__WHAT IS ASKED__:
Please answer from the license agreement below: what address does it give for Scoutbee GmbH?

__SELECTION__:
○ ○ ○ ○
End User License Agreement (EULA)
Last Update: January 2025
 
This End User License Agreement ("Agreement") governs the use of the services provided by Scoutbee GmbH, Holundergasse 10, 97262 Würzburg, Germany ("Scoutbee") by users who either access the services on a free trial basis or as paying customers ("Buyer"). This Agreement is accepted by accessing or using the Services. By doing so, the Buyer agrees to be bound by this Agreement.
 
  1. Definitions
    1. "Buyer" means any individual or entity that is purchasing access to the Services.
      "Confidential Information" means all non-public, confidential or proprietary information disclosed by either Party, whether orally or in writing, including without limitation, business plans, product information, customer lists, pricing, software, trade secrets, and other sensitive information.
      "Customer Data" means any data, content or information submitted by Buyer or processed on Buyer’s behalf through the Services.
      "Documentation" means the applicable user guides, documentation, and help and training materials for the Services, as updated by Scoutbee from time to time.
      "Intellectual Property Rights" means all intellectual property rights, including but not limited to patents, copyrights, trade secrets, trademarks, and database rights.
      "Services" means Scoutbee's cloud-based software services, including but not limited to supplier discovery, supplier intelligence, and AI-supported sourcing, as made available via the platform, and including associated support and documentation.
 
  1. Scope of the Agreement
    1. This Agreement applies to all access and use of the Services provided by Scoutbee, whether on a free trial or paid basis. Any deviating or supplementary terms shall only apply if confirmed in writing by Scoutbee. The Buyer may use the Services subject to the limitations of this Agreement and the service-specific descriptions made available on the platform.
 
  1. Access to the Services
    1. 3.1 — Free Trial: Buyers may access a limited version of the Services for evaluation purposes only, as described on the platform. The free trial is provided "as is" without any warranties and is subject to the restrictions and obligations set out in this Agreement.
○ ○ ○ ○
__DATA EXTRACT__:
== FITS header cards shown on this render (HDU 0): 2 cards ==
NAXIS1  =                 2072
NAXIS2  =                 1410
○ ○ ○ ○
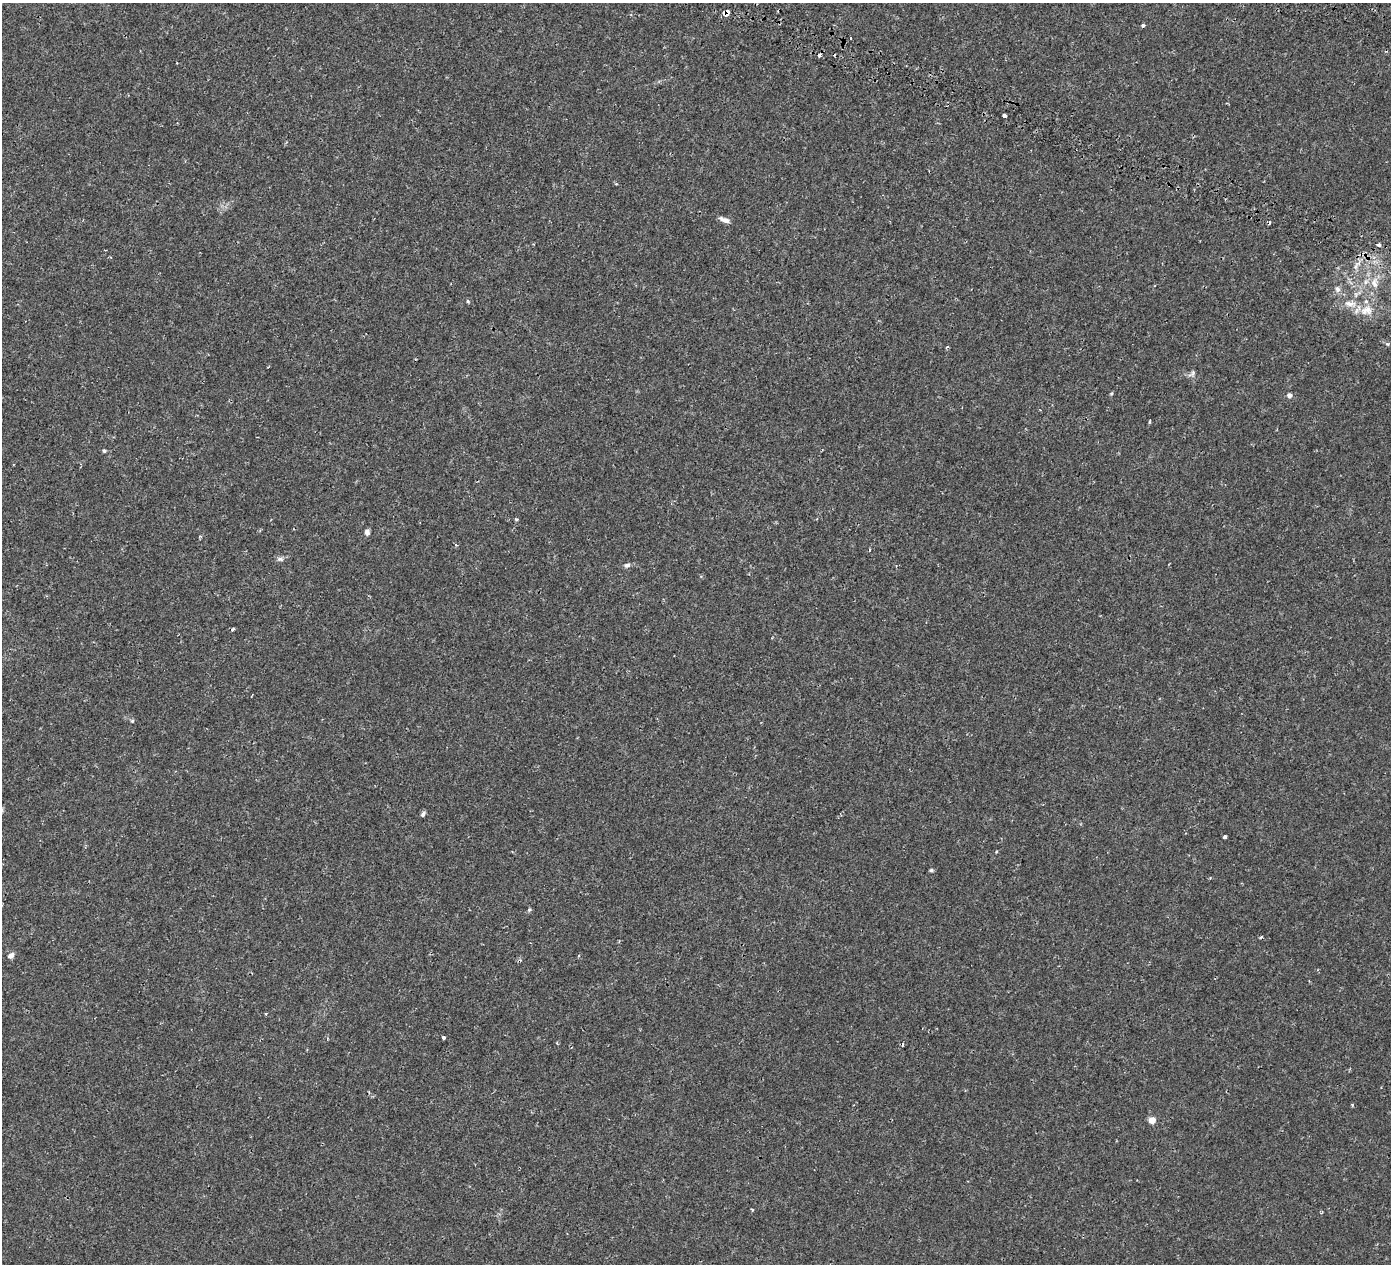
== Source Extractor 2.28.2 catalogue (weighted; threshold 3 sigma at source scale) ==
○ ○ ○ ○
__EXERCISE RESPONSE__:
Holundergasse 10, 97262 Würzburg, Germany